Martes 21 de diciembre

Reflexión sobre el evangelio

Adelantándose al coro de todas las generaciones venideras, Isabel, movida por el Espíritu Santo, proclama bienaventurada a la Madre del Señor y alaba su fe. No ha habido fe como la de María; en Ella tenemos el modelo más acabado de cuáles han de ser las disposiciones de la criatura ante su Creador: sumisión completa, acatamiento pleno. Con su fe, María es el instrumento escogido por el Señor para llevar a cabo la Redención como Mediadora universal de todas las gracias. En efecto, la Santísima Virgen está asociada a la obra redentora de su Hijo: «Esta unión de la Madre con el Hijo en la obra de la Salvación se manifiesta desde el momento de la concepción virginal de Cristo hasta su muerte. En primer lugar, cuando María, poniéndose con presteza en camino para visitar a Isabel, fue proclamada por ésta bienaventurada a causa de su fe en la salvación prometida, a la vez que el Precursor saltó de gozo en el seno de su madre (…). Avanzó la Santísima Virgen en la peregrinación de la fe, y mantuvo fielmente su unión con el Hijo hasta la Cruz, junto a la cual no sin designio divino se mantuvo en pie, sufriendo profundamente con su Unigénito y asociándose con entrañas de madre a su Sacrificio, consintiendo amorosamente en la inmolación de la Víctima que Ella misma había engendrado» (Concilio Vaticano II, Const. Dogm. Lumen gentium, nn. 57-58).

Meditación

Generosidad y espíritu de servicio

I. La Virgen se da del todo a lo que Dios le pide. Nuestra Señora manifestó una generosidad sin límites a lo largo de toda su existencia aquí en la tierra. La Virgen no piensa en sí misma, sino en los demás. Trabaja en las faenas de la casa con la mayor sencillez y con mucha alegría; también con gran recogimiento interior, porque sabe que el Señor está en Ella. En María comprobamos que la generosidad es la virtud de las almas grandes, que saben encontrar la mejor retribución en el haber dado: ‘Habéis recibido gratis, dad gratis’ (Mateo 10, 8). La persona generosa sabe dar cariño, comprensión, ayudas materiales…, y no exige que la quieran, la comprendan, la ayuden. Da, y se olvida de que ha dado. Ahí está toda su riqueza. Descubre que amar “es esencialmente entregarse a los demás” (Juan Pablo II, Alocución). El dar ensancha el corazón y lo hace más joven. A la Virgen le suplicamos hoy que nos enseñe a ser generosos, en primer lugar con Dios, y luego con los demás.

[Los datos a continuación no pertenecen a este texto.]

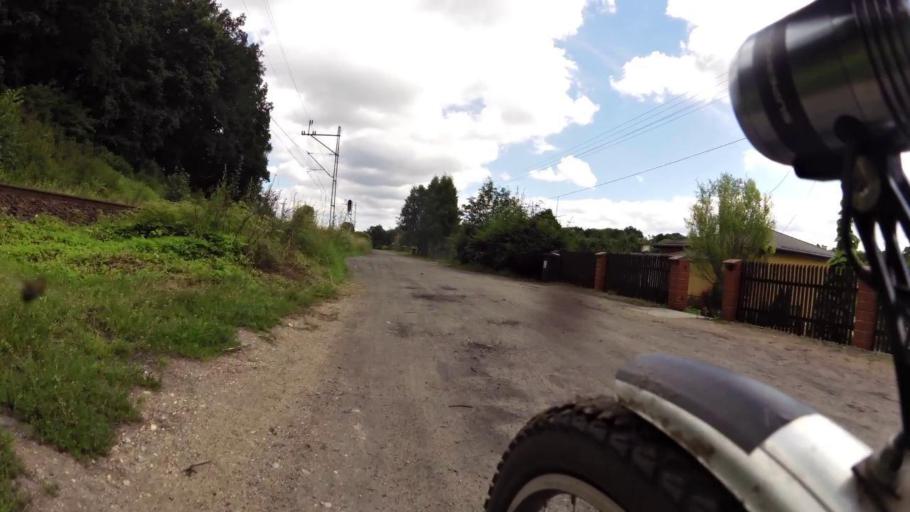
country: PL
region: West Pomeranian Voivodeship
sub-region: Powiat swidwinski
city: Rabino
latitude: 53.8651
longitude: 15.9462
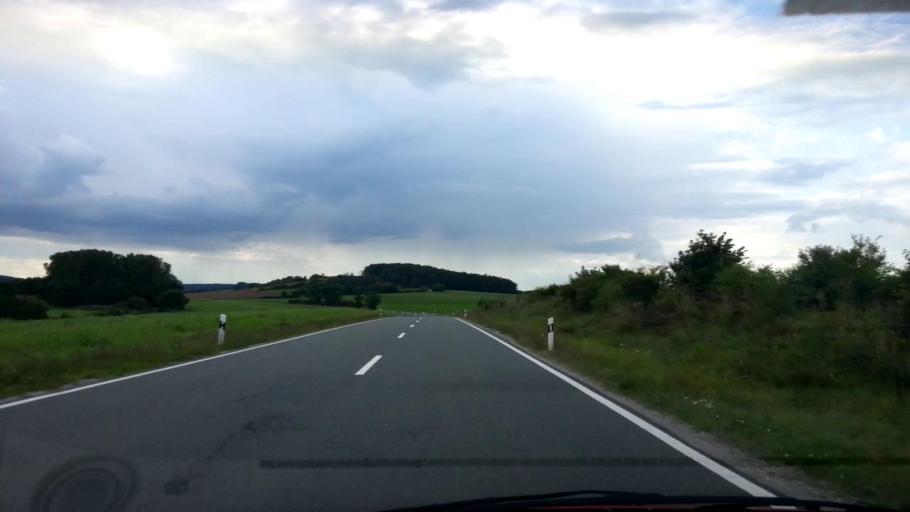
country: DE
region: Bavaria
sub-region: Regierungsbezirk Mittelfranken
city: Burghaslach
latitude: 49.7337
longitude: 10.5842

II. Junto a María descubrimos que Dios nos ha hecho para la entrega, y que cada vez que nos ‘reservamos’ para nuestros planes y para nuestras cosas, a espaldas de Él, morimos un poco. Lo ‘nuestro’ se salva precisamente cuando lo entregamos. La generosidad con Dios ha de manifestarse en la generosidad con los demás: ‘lo que hicisteis con uno de éstos, conmigo lo hicisteis’ (Mt 25, 40). La generosidad con los demás se manifiesta de diversas maneras: saber olvidar con prontitud los pequeños agravios que se producen en la convivencia; sonreír y hacer la vida más amable a los demás; juzgar con comprensión a los demás; adelantarse en los servicios menos agradables del trabajo; aceptar a los demás como son; un pequeño elogio; un tono positivo a la conversación. Y sobre todo, facilitar el camino a quienes nos rodean para que se acerquen más a Cristo. Es lo mejor que podemos dar.

III. El Señor recompensa aquí, y luego en el Cielo, nuestras muestras, siempre pobres, de generosidad. Pero siempre colmando la medida. “Es tan agradecido, que un alzar los ojos con acordarnos de Él no deja sin premio” (Santa Teresa, Camino de perfección). Quien tiene en cuenta hasta la más pequeña de nuestras acciones, ¿cómo podrá olvidar la fidelidad de un día tras otro? El Señor da el ciento por uno por cada cosa dejada por su amor. Un día oiremos: Ven bendito de mi Padre, al cielo que te tenía prometido (Mt 25, 34). Oír estas palabras de bienvenida a la eternidad ya habría compensado la generosidad. Se entra en la eternidad de la mano de Jesús y de María.